→ ACTION ITEM
Copy out the text of all the records below, replacing "Read more" with "Continue reading" and changing nothing else. Leave the pictures out.

SUPPLIED MATERIAL Start Marker

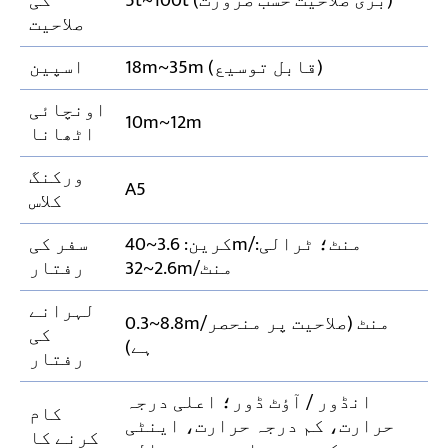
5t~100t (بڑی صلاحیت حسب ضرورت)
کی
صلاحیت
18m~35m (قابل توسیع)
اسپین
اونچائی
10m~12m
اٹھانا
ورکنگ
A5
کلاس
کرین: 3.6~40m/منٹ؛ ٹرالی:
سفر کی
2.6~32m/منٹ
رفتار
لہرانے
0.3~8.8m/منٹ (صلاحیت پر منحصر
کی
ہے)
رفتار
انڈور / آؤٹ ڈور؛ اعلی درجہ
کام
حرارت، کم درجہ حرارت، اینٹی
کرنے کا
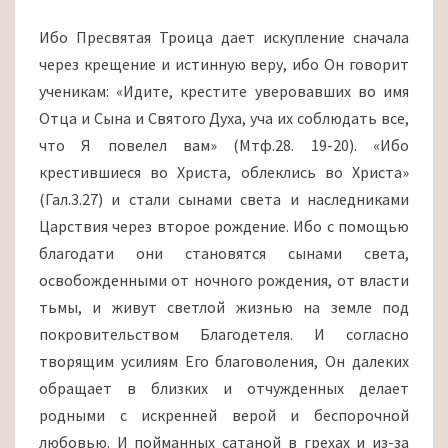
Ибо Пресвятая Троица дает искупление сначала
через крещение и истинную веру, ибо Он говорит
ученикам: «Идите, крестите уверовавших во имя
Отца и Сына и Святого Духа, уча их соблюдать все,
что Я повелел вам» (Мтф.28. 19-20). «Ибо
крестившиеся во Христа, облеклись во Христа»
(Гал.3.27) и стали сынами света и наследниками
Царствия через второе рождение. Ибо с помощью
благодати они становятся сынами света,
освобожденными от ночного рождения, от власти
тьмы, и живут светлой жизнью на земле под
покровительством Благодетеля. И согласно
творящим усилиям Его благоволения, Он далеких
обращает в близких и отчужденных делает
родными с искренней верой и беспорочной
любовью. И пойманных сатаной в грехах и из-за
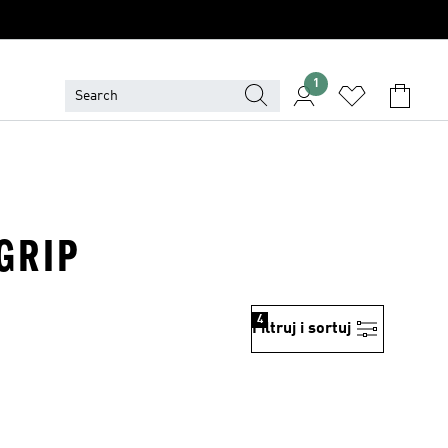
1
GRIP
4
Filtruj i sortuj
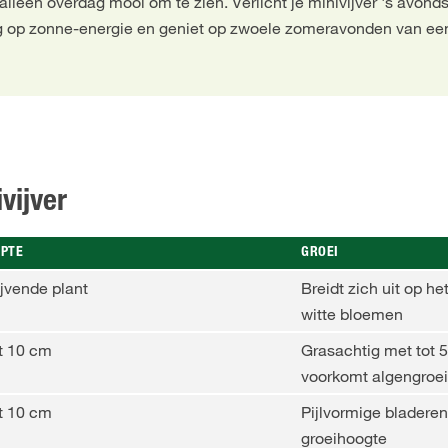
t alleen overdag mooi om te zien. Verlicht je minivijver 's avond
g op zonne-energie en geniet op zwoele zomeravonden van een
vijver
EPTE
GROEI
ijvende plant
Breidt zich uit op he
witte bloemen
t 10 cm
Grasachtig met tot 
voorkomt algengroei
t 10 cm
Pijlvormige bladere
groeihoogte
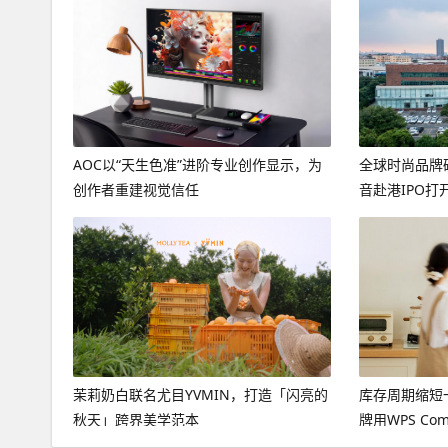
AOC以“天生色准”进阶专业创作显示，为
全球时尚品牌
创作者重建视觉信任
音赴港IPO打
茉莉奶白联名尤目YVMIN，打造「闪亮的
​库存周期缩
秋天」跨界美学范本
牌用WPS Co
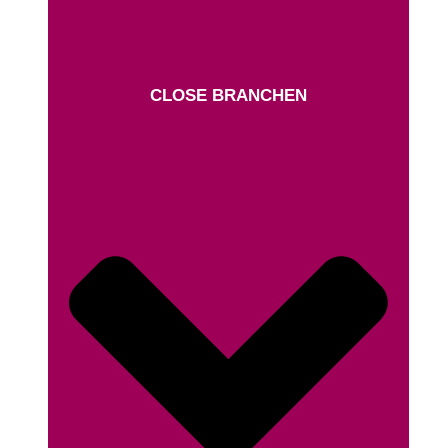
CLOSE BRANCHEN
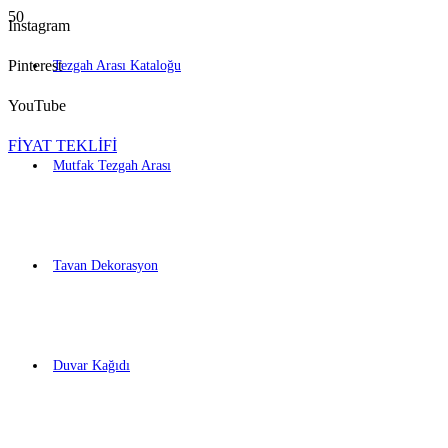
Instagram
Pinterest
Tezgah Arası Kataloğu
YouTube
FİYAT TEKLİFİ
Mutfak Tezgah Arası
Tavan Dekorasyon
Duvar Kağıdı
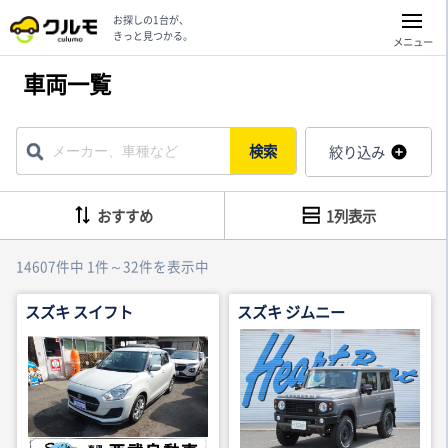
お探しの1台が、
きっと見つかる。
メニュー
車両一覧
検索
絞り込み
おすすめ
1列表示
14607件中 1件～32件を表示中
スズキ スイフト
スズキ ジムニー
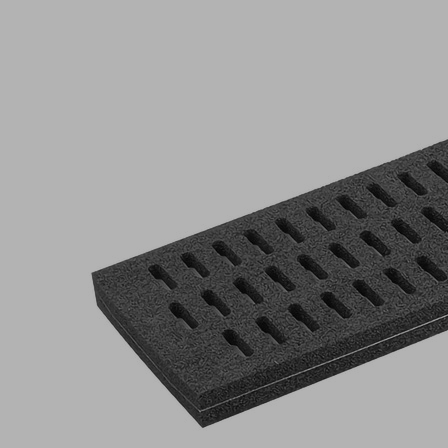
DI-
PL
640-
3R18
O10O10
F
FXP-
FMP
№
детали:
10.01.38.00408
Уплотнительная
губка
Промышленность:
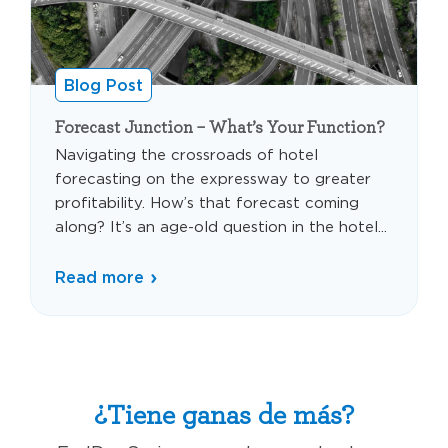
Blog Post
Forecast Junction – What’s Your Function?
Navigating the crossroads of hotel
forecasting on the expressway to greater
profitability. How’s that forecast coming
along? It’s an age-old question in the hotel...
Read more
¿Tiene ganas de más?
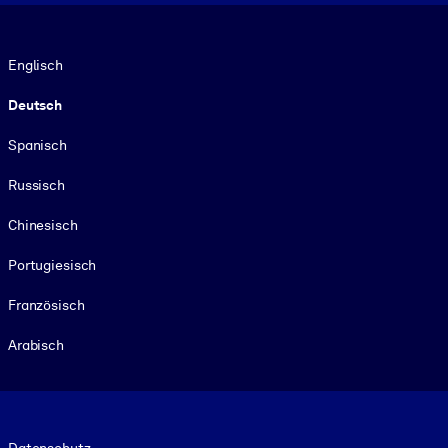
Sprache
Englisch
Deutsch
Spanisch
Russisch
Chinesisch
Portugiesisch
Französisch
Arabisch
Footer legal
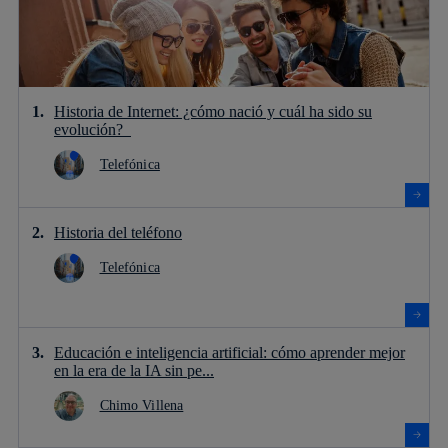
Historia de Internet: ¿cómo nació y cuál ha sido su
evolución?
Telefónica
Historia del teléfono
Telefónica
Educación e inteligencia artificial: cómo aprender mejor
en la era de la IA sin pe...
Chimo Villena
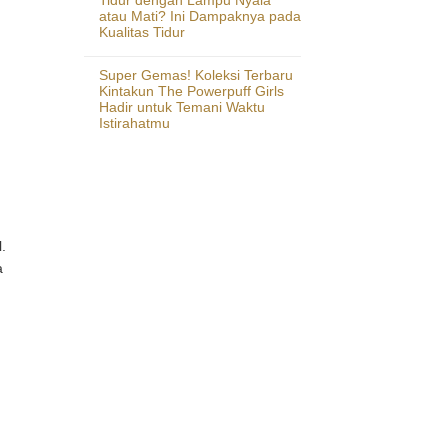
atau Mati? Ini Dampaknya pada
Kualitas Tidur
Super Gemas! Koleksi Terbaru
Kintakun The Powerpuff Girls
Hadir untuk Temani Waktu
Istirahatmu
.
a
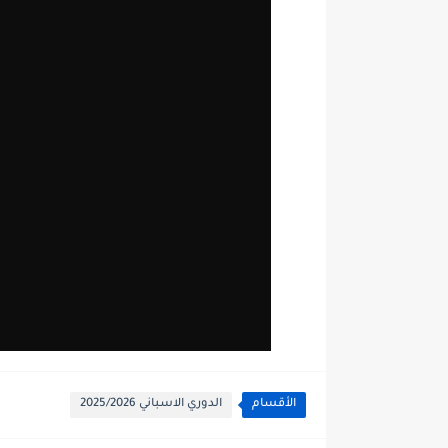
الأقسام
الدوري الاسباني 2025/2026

SUPPLIED MATERIAL End Marker

→ SOLUTION BELOW
5t~100t (بڑی صلاحیت حسب ضرورت)
کی
صلاحیت
18m~35m (قابل توسیع)
اسپین
اونچائی
10m~12m
اٹھانا
ورکنگ
A5
کلاس
کرین: 3.6~40m/منٹ؛ ٹرالی:
سفر کی
2.6~32m/منٹ
رفتار
لہرانے
0.3~8.8m/منٹ (صلاحیت پر منحصر
کی
ہے)
رفتار
انڈور / آؤٹ ڈور؛ اعلی درجہ
کام
حرارت، کم درجہ حرارت، اینٹی
کرنے کا
Ибо Пресвятая Троица дает искупление сначала
через крещение и истинную веру, ибо Он говорит
ученикам: «Идите, крестите уверовавших во имя
Отца и Сына и Святого Духа, уча их соблюдать все,
что Я повелел вам» (Мтф.28. 19-20). «Ибо
крестившиеся во Христа, облеклись во Христа»
(Гал.3.27) и стали сынами света и наследниками
Царствия через второе рождение. Ибо с помощью
благодати они становятся сынами света,
освобожденными от ночного рождения, от власти
тьмы, и живут светлой жизнью на земле под
покровительством Благодетеля. И согласно
творящим усилиям Его благоволения, Он далеких
обращает в близких и отчужденных делает
родными с искренней верой и беспорочной
любовью. И пойманных сатаной в грехах и из-за
1
GRIP
4
Filtruj i sortuj
t alleen overdag mooi om te zien. Verlicht je minivijver 's avond
g op zonne-energie en geniet op zwoele zomeravonden van een
vijver
EPTE
GROEI
ijvende plant
Breidt zich uit op he
witte bloemen
t 10 cm
Grasachtig met tot 
voorkomt algengroei
t 10 cm
Pijlvormige bladere
groeihoogte
AOC以“天生色准”进阶专业创作显示，为
全球时尚品牌
创作者重建视觉信任
音赴港IPO打
茉莉奶白联名尤目YVMIN，打造「闪亮的
​库存周期缩
秋天」跨界美学范本
牌用WPS Co
CLOSE BRANCHEN
Instagram
Pinterest
Tezgah Arası Kataloğu
YouTube
FİYAT TEKLİFİ
Mutfak Tezgah Arası
Tavan Dekorasyon
Duvar Kağıdı
お探しの1台が、
きっと見つかる。
メニュー
車両一覧
検索
絞り込み
おすすめ
1列表示
14607件中 1件～32件を表示中
スズキ スイフト
スズキ ジムニー
DI-
PL
640-
3R18
O10O10
F
FXP-
FMP
№
детали:
10.01.38.00408
Уплотнительная
губка
Промышленность:
Blog Post
Forecast Junction – What’s Your Function?
Navigating the crossroads of hotel
forecasting on the expressway to greater
profitability. How’s that forecast coming
along? It’s an age-old question in the hotel...
Continue reading
¿Tiene ganas de más?
Sprache
Englisch
Deutsch
Spanisch
Russisch
Chinesisch
Portugiesisch
Französisch
Arabisch
Footer legal
Historia de Internet: ¿cómo nació y cuál ha sido su
evolución?
Telefónica
Historia del teléfono
Telefónica
Educación e inteligencia artificial: cómo aprender mejor
en la era de la IA sin pe...
Chimo Villena
atau Mati? Ini Dampaknya pada
Kualitas Tidur
Super Gemas! Koleksi Terbaru
Kintakun The Powerpuff Girls
Hadir untuk Temani Waktu
Istirahatmu
.
a
الأقسام
الدوري الاسباني 2025/2026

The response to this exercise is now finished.